Against astronomical odds, a ragtag band of American fighters ultimately defeated the vaunted military of Great Britain. And with that victory, America’s founders created the first representative republic that would be completely tethered to the rule of law.
Though Black Americans continued to be enslaved for another nine decades since our country’s founding, it was that same rule of law that allowed President Abraham Lincoln to codify the principles of his Emancipation Proclamation into our Constitution in 1865, and later allowed President Lyndon Johnson to pass the Voting Rights Act exactly 100 years later.
The United States, long an example to the world, is now losing key parts of its rule of law. Our country has been traveling backwards on its core principles in recent years.
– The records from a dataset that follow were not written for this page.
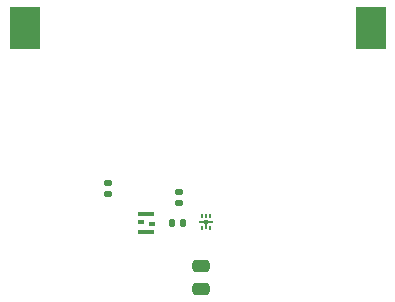
<source format=gtp>
G04 #@! TF.GenerationSoftware,KiCad,Pcbnew,8.0.7-8.0.7-0~ubuntu22.04.1*
G04 #@! TF.CreationDate,2025-01-08T14:25:40-08:00*
G04 #@! TF.ProjectId,RFBackscatterV1,52464261-636b-4736-9361-747465725631,rev?*
G04 #@! TF.SameCoordinates,Original*
G04 #@! TF.FileFunction,Paste,Top*
G04 #@! TF.FilePolarity,Positive*
%FSLAX46Y46*%
G04 Gerber Fmt 4.6, Leading zero omitted, Abs format (unit mm)*
G04 Created by KiCad (PCBNEW 8.0.7-8.0.7-0~ubuntu22.04.1) date 2025-01-08 14:25:40*
%MOMM*%
%LPD*%
G01*
G04 APERTURE LIST*
G04 Aperture macros list*
%AMRoundRect*
0 Rectangle with rounded corners*
0 $1 Rounding radius*
0 $2 $3 $4 $5 $6 $7 $8 $9 X,Y pos of 4 corners*
0 Add a 4 corners polygon primitive as box body*
4,1,4,$2,$3,$4,$5,$6,$7,$8,$9,$2,$3,0*
0 Add four circle primitives for the rounded corners*
1,1,$1+$1,$2,$3*
1,1,$1+$1,$4,$5*
1,1,$1+$1,$6,$7*
1,1,$1+$1,$8,$9*
0 Add four rect primitives between the rounded corners*
20,1,$1+$1,$2,$3,$4,$5,0*
20,1,$1+$1,$4,$5,$6,$7,0*
20,1,$1+$1,$6,$7,$8,$9,0*
20,1,$1+$1,$8,$9,$2,$3,0*%
G04 Aperture macros list end*
%ADD10RoundRect,0.140000X0.170000X-0.140000X0.170000X0.140000X-0.170000X0.140000X-0.170000X-0.140000X0*%
%ADD11R,2.600000X3.600000*%
%ADD12R,1.397000X0.406400*%
%ADD13R,0.508000X0.304800*%
%ADD14RoundRect,0.037500X0.037500X-0.127500X0.037500X0.127500X-0.037500X0.127500X-0.037500X-0.127500X0*%
%ADD15RoundRect,0.037500X0.245000X0.037500X-0.245000X0.037500X-0.245000X-0.037500X0.245000X-0.037500X0*%
%ADD16RoundRect,0.100000X0.100000X-0.100000X0.100000X0.100000X-0.100000X0.100000X-0.100000X-0.100000X0*%
%ADD17RoundRect,0.037500X0.037500X-0.245000X0.037500X0.245000X-0.037500X0.245000X-0.037500X-0.245000X0*%
%ADD18RoundRect,0.250000X-0.475000X0.250000X-0.475000X-0.250000X0.475000X-0.250000X0.475000X0.250000X0*%
%ADD19RoundRect,0.140000X0.140000X0.170000X-0.140000X0.170000X-0.140000X-0.170000X0.140000X-0.170000X0*%
G04 APERTURE END LIST*
D10*
X162300000Y-70620000D03*
X162300000Y-71580000D03*
X156300000Y-69840000D03*
X156300000Y-70800000D03*
D11*
X149250000Y-56750000D03*
X178550000Y-56750000D03*
D12*
X159540000Y-74040002D03*
D13*
X159985999Y-73338976D03*
D12*
X159540000Y-72440000D03*
D13*
X159094001Y-73134001D03*
D14*
X164230000Y-72630000D03*
X164580000Y-72630000D03*
X164930000Y-72630000D03*
X164930000Y-73630000D03*
D15*
X164930000Y-73130000D03*
D16*
X164580000Y-73130000D03*
D15*
X164230000Y-73130000D03*
D17*
X164580000Y-73512500D03*
D14*
X164230000Y-73630000D03*
D18*
X164200000Y-78820000D03*
X164200000Y-76920000D03*
D19*
X162650000Y-73260000D03*
X161690000Y-73260000D03*
M02*

</source>
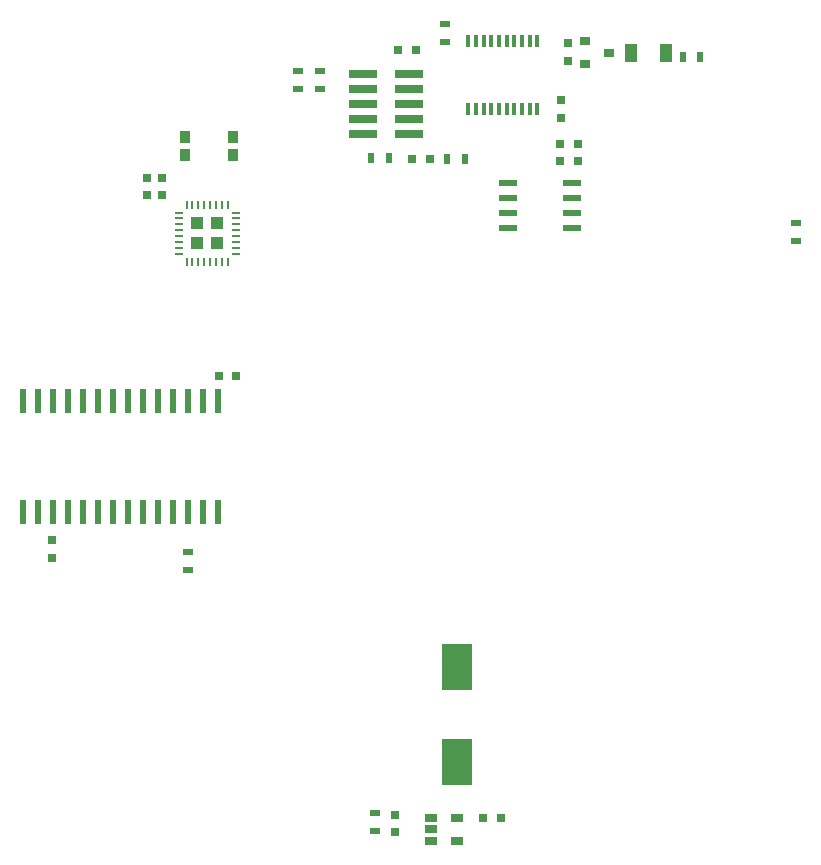
<source format=gbr>
G04 #@! TF.GenerationSoftware,KiCad,Pcbnew,(5.1.5)-3*
G04 #@! TF.CreationDate,2020-06-25T10:39:46+02:00*
G04 #@! TF.ProjectId,StepperClockK02,53746570-7065-4724-936c-6f636b4b3032,v1.0*
G04 #@! TF.SameCoordinates,Original*
G04 #@! TF.FileFunction,Paste,Top*
G04 #@! TF.FilePolarity,Positive*
%FSLAX46Y46*%
G04 Gerber Fmt 4.6, Leading zero omitted, Abs format (unit mm)*
G04 Created by KiCad (PCBNEW (5.1.5)-3) date 2020-06-25 10:39:46*
%MOMM*%
%LPD*%
G04 APERTURE LIST*
%ADD10R,2.400000X0.740000*%
%ADD11R,0.400000X1.000000*%
%ADD12R,1.000000X1.600000*%
%ADD13R,0.800000X0.750000*%
%ADD14R,0.750000X0.800000*%
%ADD15R,0.600000X2.000000*%
%ADD16R,1.060000X0.650000*%
%ADD17R,0.900000X0.500000*%
%ADD18R,2.500000X4.000000*%
%ADD19R,0.500000X0.900000*%
%ADD20R,0.900000X0.800000*%
%ADD21R,1.550000X0.600000*%
%ADD22R,0.250000X0.700000*%
%ADD23R,0.700000X0.250000*%
%ADD24R,1.035000X1.035000*%
%ADD25R,0.900000X1.000000*%
%ADD26R,0.800000X0.800000*%
G04 APERTURE END LIST*
D10*
X91235800Y-110920740D03*
X95135800Y-110920740D03*
X91235800Y-112190740D03*
X95135800Y-112190740D03*
X91235800Y-113460740D03*
X95135800Y-113460740D03*
X91235800Y-114730740D03*
X95135800Y-114730740D03*
X91235800Y-116000740D03*
X95135800Y-116000740D03*
D11*
X106040800Y-108140740D03*
X105390800Y-108140740D03*
X104740800Y-108140740D03*
X104090800Y-108140740D03*
X103440800Y-108140740D03*
X102790800Y-108140740D03*
X102140800Y-108140740D03*
X101490800Y-108140740D03*
X100840800Y-108140740D03*
X100190800Y-108140740D03*
X100190800Y-113940740D03*
X100840800Y-113940740D03*
X101490800Y-113940740D03*
X102140800Y-113940740D03*
X102790800Y-113940740D03*
X103440800Y-113940740D03*
X104090800Y-113940740D03*
X104740800Y-113940740D03*
X105390800Y-113940740D03*
X106040800Y-113940740D03*
D12*
X113945800Y-109120740D03*
X116945800Y-109120740D03*
D13*
X102925800Y-173910740D03*
X101425800Y-173910740D03*
D14*
X93975800Y-175140740D03*
X93975800Y-173640740D03*
D15*
X79000800Y-138660740D03*
X77730800Y-138660740D03*
X76460800Y-138660740D03*
X75190800Y-138660740D03*
X73920800Y-138660740D03*
X72650800Y-138660740D03*
X71380800Y-138660740D03*
X70110800Y-138660740D03*
X68840800Y-138660740D03*
X67570800Y-138660740D03*
X66300800Y-138660740D03*
X65030800Y-138660740D03*
X63760800Y-138660740D03*
X62490800Y-138660740D03*
X62490800Y-148060740D03*
X63760800Y-148060740D03*
X65030800Y-148060740D03*
X66300800Y-148060740D03*
X67570800Y-148060740D03*
X68840800Y-148060740D03*
X70110800Y-148060740D03*
X71380800Y-148060740D03*
X72650800Y-148060740D03*
X73920800Y-148060740D03*
X75190800Y-148060740D03*
X76460800Y-148060740D03*
X77730800Y-148060740D03*
X79000800Y-148060740D03*
D16*
X97005800Y-173940740D03*
X97005800Y-174890740D03*
X97005800Y-175840740D03*
X99205800Y-175840740D03*
X99205800Y-173940740D03*
D17*
X98195800Y-106690740D03*
X98195800Y-108190740D03*
X92285800Y-174990740D03*
X92285800Y-173490740D03*
D18*
X99195800Y-169160740D03*
X99195800Y-161160740D03*
D19*
X119825800Y-109460740D03*
X118325800Y-109460740D03*
D14*
X108055800Y-113130740D03*
X108055800Y-114630740D03*
D20*
X110105800Y-108170740D03*
X110105800Y-110070740D03*
X112105800Y-109120740D03*
D21*
X103565800Y-120205740D03*
X103565800Y-121475740D03*
X103565800Y-122745740D03*
X103565800Y-124015740D03*
X108965800Y-124015740D03*
X108965800Y-122745740D03*
X108965800Y-121475740D03*
X108965800Y-120205740D03*
D22*
X79825800Y-122020740D03*
X79325800Y-122020740D03*
X78825800Y-122020740D03*
X78325800Y-122020740D03*
X77825800Y-122020740D03*
X77325800Y-122020740D03*
X76825800Y-122020740D03*
X76325800Y-122020740D03*
D23*
X75675800Y-122670740D03*
X75675800Y-123170740D03*
X75675800Y-123670740D03*
X75675800Y-124170740D03*
X75675800Y-124670740D03*
X75675800Y-125170740D03*
X75675800Y-125670740D03*
X75675800Y-126170740D03*
D22*
X76325800Y-126820740D03*
X76825800Y-126820740D03*
X77325800Y-126820740D03*
X77825800Y-126820740D03*
X78325800Y-126820740D03*
X78825800Y-126820740D03*
X79325800Y-126820740D03*
X79825800Y-126820740D03*
D23*
X80475800Y-126170740D03*
X80475800Y-125670740D03*
X80475800Y-125170740D03*
X80475800Y-124670740D03*
X80475800Y-124170740D03*
X80475800Y-123670740D03*
X80475800Y-123170740D03*
X80475800Y-122670740D03*
D24*
X77213300Y-125283240D03*
X78938300Y-125283240D03*
X77213300Y-123558240D03*
X78938300Y-123558240D03*
D25*
X76181800Y-116234740D03*
X76181800Y-117834740D03*
X80281800Y-116234740D03*
X80281800Y-117834740D03*
D19*
X99865800Y-118160740D03*
X98365800Y-118160740D03*
X93435800Y-118050740D03*
X91935800Y-118050740D03*
D17*
X85775800Y-110696740D03*
X85775800Y-112196740D03*
X87629800Y-110696740D03*
X87629800Y-112196740D03*
X127965800Y-125070740D03*
X127965800Y-123570740D03*
X76445800Y-151400740D03*
X76445800Y-152900740D03*
D26*
X96925800Y-118160740D03*
X95425800Y-118160740D03*
D14*
X74285800Y-121220740D03*
X74285800Y-119720740D03*
X72955800Y-119720740D03*
X72955800Y-121220740D03*
X108625800Y-108320740D03*
X108625800Y-109820740D03*
D13*
X107945800Y-118310740D03*
X109445800Y-118310740D03*
X107945800Y-116860740D03*
X109445800Y-116860740D03*
D14*
X64925800Y-151910740D03*
X64925800Y-150410740D03*
D13*
X95757800Y-108906740D03*
X94257800Y-108906740D03*
X80535800Y-136470740D03*
X79035800Y-136470740D03*
M02*

</source>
It will take an extraordinary new president to even begin to lead us out of this regression and into a new era
Interestingly, “the name Joshua literally means ‘God’s salvation.’ It’s a tall order to live up to.” Those words come from Rabbi Joshua Lesser of Congregation Bet Haverim in Atlanta. Rabbi Lesser views the Joshua we know from the Torah as representative of the “next generation of leadership.” Speaking to a Jewish-American media outlet, Rabbi Lesser said there are lessons that modern-day leaders can draw from the primordial Joshua:
“To be able to see what is possible and what is positive when everybody else is seeing what is negative and what is destructive.”3
Lesser was specifically referring to the story of the 10 spies in the Book of Numbers. While the Jewish People sojourned in the desert, the spies traveled ahead to Israel to do reconnaissance. They returned with a stern warning that the land was no place they could possibly inhabit. Joshua simply replied: We can do this. And eventually, the successor to Moses led the Israelites into the “Promised Land.”
While the authors of our country’s Constitution rightly kept formal religion out of the government, there are no rules against paying attention to the best parts of spirituality and the stark lessons of our history.
A Joshua leading America. The time may soon be ripe.
The Electoral College is the process in which citizens’ votes elect slates of state-appointed electors, who then cast the official votes to determine the President and Vice President of the United States.
“The Breakfast Club.” New York’s Power 105.1 FM.
“Jews named Josh will be 6% of U.S. governors. Rabbis named Josh have leadership advice.” The Forward.




Shapiro will have to decide whether he will keep to his views and denounce left based anti Semitism or become the next Schumer who never fulfilled his self proclaimed status as the so called Shomer of Israel
I don't know much about him, but the little I do know is that Shapiro's too far left for me. If he can show the courage to separate himself from the absolutely malignant Democrat party members, and their disastrous policies I could consider it.